The Extinction And Ergodicity Of Stochastic Epidemic Models With Markov Conversion

This paper focus on several actual problems about prevention of infectious diseases established two random mathematical models with Markov conversion. It contains a plant disease model with Markov conversion and impulsive toxicant and a nonlinear SIRS model with Markov conversion. According to the related theories and methods in stochastic differential equation, the extinction, persistence in mean and ergodicity of two models are discussed. Employing numerical simulations validates the main conclusions, and the biological phenomenon for models are discussed.In Chapter 1, we mainly introduce the basic knowledge and research status of the stochastic differential equation and the stochastic process. We quote some relative definitions, lemmas and theorems of the persistence in mean and extinction, the ergodicity and stationary distribution.
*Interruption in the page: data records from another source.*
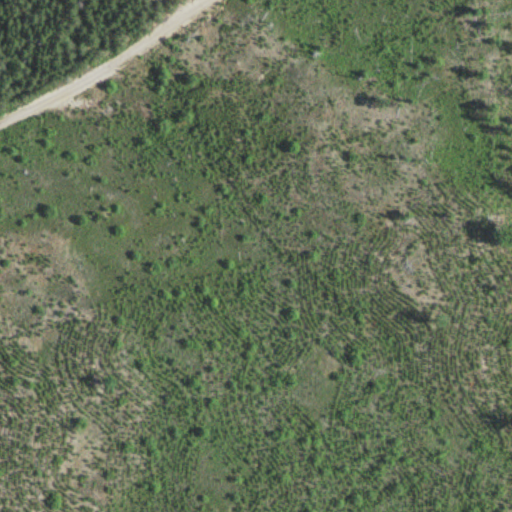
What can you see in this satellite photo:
road: (105, 65)
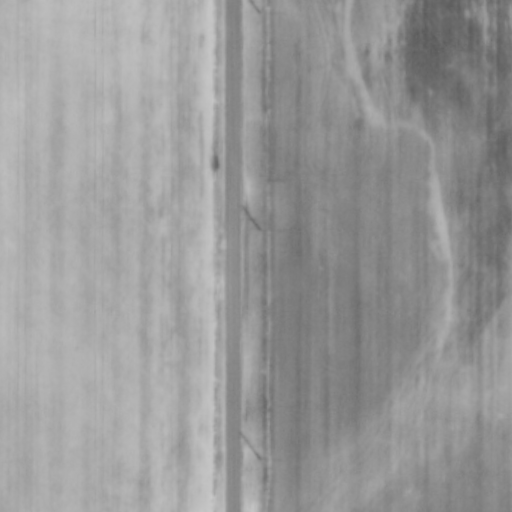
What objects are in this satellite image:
road: (231, 255)
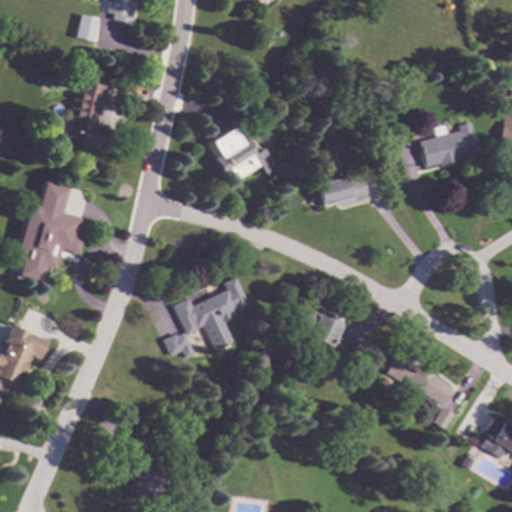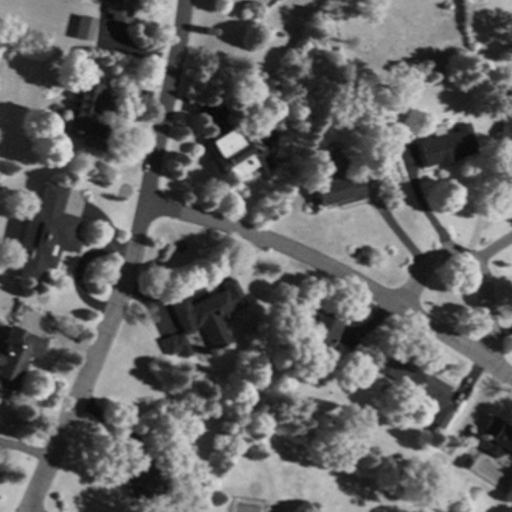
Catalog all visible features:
building: (254, 1)
building: (81, 4)
building: (116, 9)
building: (116, 11)
building: (81, 29)
building: (509, 93)
building: (82, 113)
building: (84, 115)
building: (504, 129)
building: (504, 131)
building: (443, 146)
building: (443, 147)
building: (236, 155)
building: (235, 156)
building: (339, 190)
building: (338, 192)
road: (427, 215)
road: (398, 230)
building: (42, 234)
building: (67, 239)
road: (495, 253)
road: (125, 262)
road: (428, 262)
road: (338, 270)
road: (195, 286)
building: (209, 313)
building: (208, 314)
road: (484, 314)
building: (314, 325)
building: (313, 326)
building: (174, 345)
building: (174, 346)
building: (14, 355)
building: (14, 355)
building: (346, 378)
building: (413, 379)
building: (412, 381)
building: (438, 418)
building: (438, 419)
building: (495, 437)
building: (494, 440)
building: (463, 462)
building: (141, 474)
building: (138, 478)
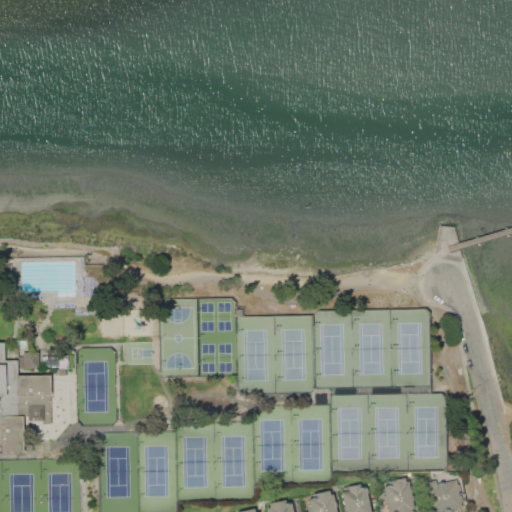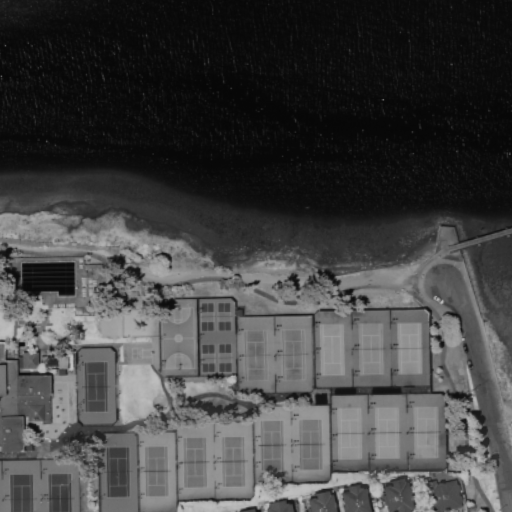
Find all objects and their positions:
road: (480, 240)
park: (203, 263)
road: (439, 264)
road: (218, 278)
park: (216, 336)
park: (178, 337)
park: (409, 348)
park: (371, 349)
park: (331, 350)
park: (254, 354)
park: (292, 354)
building: (28, 359)
building: (62, 372)
road: (488, 383)
park: (95, 388)
building: (24, 394)
road: (463, 395)
building: (20, 403)
park: (508, 415)
park: (349, 434)
park: (386, 434)
park: (425, 434)
park: (310, 445)
park: (271, 446)
park: (194, 463)
park: (233, 463)
park: (155, 472)
park: (117, 473)
road: (511, 484)
park: (21, 493)
park: (59, 493)
building: (443, 494)
building: (442, 495)
building: (396, 496)
building: (398, 496)
building: (352, 499)
building: (355, 499)
building: (320, 502)
building: (321, 502)
building: (277, 506)
building: (283, 506)
building: (243, 510)
building: (248, 510)
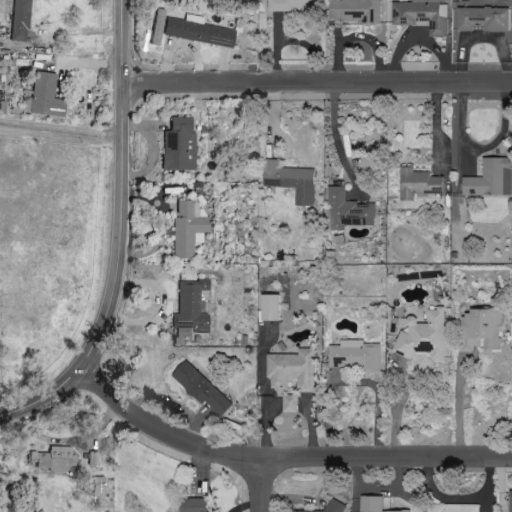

We also introduce the general theory and method of epidemic dynamics.In Chapter 2, we established a class of plant disease model with Markov conversion and impulsive toxicant input. Firstly, by instructing Lyapunov functions and applying Ito formulas, we can obtain that the infected plant tends to be extinction under certain conditions. Secondly,by using the comparison theorem and strong law of large numbers, we can get the conclusion that the infected plant tends to be persistence in mean; Thirdly, by using the relevant knowledge of Markov conversion show that the system has the ergodicity and the unique stationary distribution. Lastly , we give some numerical simulations and discuss the biological significance of the system.In Chapter 3, we established a class of nonlinear SIRS model with Markov conversion. Firstly, by instructing Lyapunov functions,applying Ito formulas, we get the conditions for extinction and persistence in mean; Secondly, by using the relative knowledge of Markov Conversion and the Matrix theory knowledge, one gets the result that the system is ergodicity and has a unique stationary under certain conditions. Finally, simulations are carried out to illustrate our analytical results.In Chapter 4, we summarize the whole thesis, and make some future assumption for the subsequent research work.